◆ **Dataset records**:

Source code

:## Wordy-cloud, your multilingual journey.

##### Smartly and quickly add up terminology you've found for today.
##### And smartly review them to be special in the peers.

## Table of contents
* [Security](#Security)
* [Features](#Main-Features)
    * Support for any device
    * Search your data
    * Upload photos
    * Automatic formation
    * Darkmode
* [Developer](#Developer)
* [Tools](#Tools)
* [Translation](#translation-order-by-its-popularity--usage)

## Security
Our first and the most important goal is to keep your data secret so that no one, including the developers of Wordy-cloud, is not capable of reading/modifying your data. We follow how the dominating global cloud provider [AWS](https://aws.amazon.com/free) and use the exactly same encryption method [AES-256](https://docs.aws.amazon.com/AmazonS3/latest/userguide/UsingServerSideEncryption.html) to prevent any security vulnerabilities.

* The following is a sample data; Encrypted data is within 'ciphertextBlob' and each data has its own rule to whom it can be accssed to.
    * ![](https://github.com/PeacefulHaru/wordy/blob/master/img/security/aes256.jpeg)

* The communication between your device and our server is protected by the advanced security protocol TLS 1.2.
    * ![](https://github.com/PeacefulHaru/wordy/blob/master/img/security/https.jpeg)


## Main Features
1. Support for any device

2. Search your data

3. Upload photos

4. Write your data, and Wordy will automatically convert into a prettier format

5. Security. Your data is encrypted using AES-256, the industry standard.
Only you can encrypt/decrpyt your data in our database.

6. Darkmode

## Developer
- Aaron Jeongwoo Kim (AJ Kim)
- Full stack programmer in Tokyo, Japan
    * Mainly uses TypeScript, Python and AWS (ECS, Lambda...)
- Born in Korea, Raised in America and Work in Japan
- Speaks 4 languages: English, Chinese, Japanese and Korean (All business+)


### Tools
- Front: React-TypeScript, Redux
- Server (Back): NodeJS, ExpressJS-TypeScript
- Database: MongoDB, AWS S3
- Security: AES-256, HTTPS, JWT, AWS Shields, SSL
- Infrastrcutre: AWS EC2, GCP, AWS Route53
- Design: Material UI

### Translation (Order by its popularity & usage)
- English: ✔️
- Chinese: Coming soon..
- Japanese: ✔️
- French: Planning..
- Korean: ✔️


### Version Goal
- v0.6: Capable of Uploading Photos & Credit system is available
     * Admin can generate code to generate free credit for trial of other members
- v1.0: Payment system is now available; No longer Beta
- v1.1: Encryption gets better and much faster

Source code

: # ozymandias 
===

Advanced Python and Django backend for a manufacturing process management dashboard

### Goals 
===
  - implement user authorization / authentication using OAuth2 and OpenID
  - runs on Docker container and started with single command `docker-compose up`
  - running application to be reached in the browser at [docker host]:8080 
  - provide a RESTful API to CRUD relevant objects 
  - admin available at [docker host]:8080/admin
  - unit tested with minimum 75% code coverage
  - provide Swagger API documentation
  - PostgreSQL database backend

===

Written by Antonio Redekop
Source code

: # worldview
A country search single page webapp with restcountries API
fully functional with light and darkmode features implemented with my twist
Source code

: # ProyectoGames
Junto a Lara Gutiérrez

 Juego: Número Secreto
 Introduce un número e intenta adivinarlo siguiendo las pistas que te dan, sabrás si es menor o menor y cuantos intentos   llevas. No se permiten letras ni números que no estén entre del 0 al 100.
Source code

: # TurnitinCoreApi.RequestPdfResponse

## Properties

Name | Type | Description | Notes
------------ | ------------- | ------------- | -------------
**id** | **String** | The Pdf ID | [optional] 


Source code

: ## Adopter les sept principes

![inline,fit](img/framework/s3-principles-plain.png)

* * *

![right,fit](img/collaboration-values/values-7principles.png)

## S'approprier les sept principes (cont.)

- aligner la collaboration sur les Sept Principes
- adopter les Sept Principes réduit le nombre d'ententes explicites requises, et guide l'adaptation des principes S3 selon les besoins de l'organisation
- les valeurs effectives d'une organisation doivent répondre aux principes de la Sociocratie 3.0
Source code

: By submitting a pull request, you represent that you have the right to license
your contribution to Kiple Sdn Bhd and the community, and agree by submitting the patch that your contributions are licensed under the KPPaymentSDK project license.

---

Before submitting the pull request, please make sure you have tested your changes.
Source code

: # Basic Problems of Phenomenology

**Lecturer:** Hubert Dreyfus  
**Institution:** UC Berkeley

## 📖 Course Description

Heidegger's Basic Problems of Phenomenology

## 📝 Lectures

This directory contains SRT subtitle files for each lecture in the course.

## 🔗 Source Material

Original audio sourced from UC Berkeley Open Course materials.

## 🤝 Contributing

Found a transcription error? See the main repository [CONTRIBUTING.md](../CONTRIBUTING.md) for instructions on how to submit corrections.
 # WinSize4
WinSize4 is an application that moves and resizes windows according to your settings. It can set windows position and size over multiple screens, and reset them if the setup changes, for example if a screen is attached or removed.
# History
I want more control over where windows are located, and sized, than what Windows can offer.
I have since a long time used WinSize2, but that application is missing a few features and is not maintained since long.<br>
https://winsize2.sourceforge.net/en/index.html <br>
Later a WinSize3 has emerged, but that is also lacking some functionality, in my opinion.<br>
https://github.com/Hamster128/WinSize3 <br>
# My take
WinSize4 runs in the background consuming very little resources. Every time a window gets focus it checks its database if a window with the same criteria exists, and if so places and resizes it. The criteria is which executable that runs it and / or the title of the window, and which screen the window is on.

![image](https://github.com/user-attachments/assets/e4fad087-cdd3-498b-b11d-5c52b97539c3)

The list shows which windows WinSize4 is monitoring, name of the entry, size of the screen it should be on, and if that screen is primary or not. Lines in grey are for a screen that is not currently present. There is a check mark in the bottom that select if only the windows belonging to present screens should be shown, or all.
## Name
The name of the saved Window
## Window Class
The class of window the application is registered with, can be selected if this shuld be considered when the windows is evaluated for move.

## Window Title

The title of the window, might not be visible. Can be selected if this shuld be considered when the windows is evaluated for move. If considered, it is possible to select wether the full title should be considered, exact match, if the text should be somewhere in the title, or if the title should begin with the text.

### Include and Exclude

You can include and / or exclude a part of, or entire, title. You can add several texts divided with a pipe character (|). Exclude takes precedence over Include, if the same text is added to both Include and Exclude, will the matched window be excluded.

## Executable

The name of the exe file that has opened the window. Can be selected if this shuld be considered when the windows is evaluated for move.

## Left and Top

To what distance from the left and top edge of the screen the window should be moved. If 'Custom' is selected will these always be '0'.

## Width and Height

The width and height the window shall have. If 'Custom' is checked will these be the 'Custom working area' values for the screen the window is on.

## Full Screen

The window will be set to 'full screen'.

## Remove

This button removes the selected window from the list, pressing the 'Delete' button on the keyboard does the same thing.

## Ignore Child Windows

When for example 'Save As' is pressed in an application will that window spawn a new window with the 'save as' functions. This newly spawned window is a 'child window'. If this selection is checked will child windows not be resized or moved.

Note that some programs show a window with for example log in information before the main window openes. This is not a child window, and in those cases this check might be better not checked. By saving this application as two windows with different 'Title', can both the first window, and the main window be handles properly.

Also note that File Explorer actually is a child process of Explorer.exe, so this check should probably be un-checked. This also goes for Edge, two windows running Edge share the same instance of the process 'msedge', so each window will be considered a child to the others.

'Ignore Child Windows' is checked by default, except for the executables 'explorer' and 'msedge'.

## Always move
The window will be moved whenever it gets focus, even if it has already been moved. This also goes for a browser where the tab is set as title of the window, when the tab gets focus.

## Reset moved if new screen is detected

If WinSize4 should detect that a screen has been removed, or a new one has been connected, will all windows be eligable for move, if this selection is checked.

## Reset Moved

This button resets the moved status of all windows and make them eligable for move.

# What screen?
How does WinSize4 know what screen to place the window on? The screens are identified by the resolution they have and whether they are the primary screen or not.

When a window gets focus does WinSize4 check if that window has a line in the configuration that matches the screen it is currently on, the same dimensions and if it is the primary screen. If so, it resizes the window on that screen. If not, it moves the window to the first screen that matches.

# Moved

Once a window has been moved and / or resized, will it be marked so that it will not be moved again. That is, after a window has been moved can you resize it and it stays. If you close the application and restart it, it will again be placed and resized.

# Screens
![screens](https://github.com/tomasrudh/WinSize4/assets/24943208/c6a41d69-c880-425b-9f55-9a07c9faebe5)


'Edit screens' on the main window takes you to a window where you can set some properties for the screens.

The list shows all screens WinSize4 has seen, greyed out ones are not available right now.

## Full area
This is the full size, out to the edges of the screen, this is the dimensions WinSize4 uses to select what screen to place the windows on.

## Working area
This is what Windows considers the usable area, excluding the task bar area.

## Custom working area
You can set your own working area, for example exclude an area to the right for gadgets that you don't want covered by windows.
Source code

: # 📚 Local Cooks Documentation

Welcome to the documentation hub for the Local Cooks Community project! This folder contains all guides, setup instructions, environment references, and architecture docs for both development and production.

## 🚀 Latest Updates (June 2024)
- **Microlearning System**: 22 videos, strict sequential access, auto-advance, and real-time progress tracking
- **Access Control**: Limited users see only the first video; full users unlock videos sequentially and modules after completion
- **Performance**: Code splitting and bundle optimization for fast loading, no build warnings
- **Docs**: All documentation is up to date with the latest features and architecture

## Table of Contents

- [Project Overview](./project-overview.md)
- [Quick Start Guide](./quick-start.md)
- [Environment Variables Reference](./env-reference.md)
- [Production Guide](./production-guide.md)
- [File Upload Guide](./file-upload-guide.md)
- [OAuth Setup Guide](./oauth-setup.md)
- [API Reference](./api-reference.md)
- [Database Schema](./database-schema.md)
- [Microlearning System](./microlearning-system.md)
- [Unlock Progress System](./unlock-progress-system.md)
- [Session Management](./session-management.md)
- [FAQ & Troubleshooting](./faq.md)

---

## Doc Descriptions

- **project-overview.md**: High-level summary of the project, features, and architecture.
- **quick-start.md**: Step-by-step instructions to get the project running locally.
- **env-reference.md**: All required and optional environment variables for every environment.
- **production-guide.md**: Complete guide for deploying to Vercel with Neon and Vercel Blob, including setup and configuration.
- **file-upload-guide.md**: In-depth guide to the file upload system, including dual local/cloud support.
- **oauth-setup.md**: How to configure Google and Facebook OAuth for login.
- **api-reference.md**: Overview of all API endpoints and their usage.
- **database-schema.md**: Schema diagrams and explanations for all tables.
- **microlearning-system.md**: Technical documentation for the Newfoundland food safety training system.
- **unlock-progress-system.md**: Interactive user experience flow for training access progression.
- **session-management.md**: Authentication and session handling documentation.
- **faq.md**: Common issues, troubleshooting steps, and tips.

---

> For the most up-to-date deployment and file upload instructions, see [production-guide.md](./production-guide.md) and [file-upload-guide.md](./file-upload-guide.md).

◆ **Description of the task**:
Using the listing above, show each line holding the string "optional".

◆ **Written solution**:
**id** | **String** | The Pdf ID | [optional] 
- **env-reference.md**: All required and optional environment variables for every environment.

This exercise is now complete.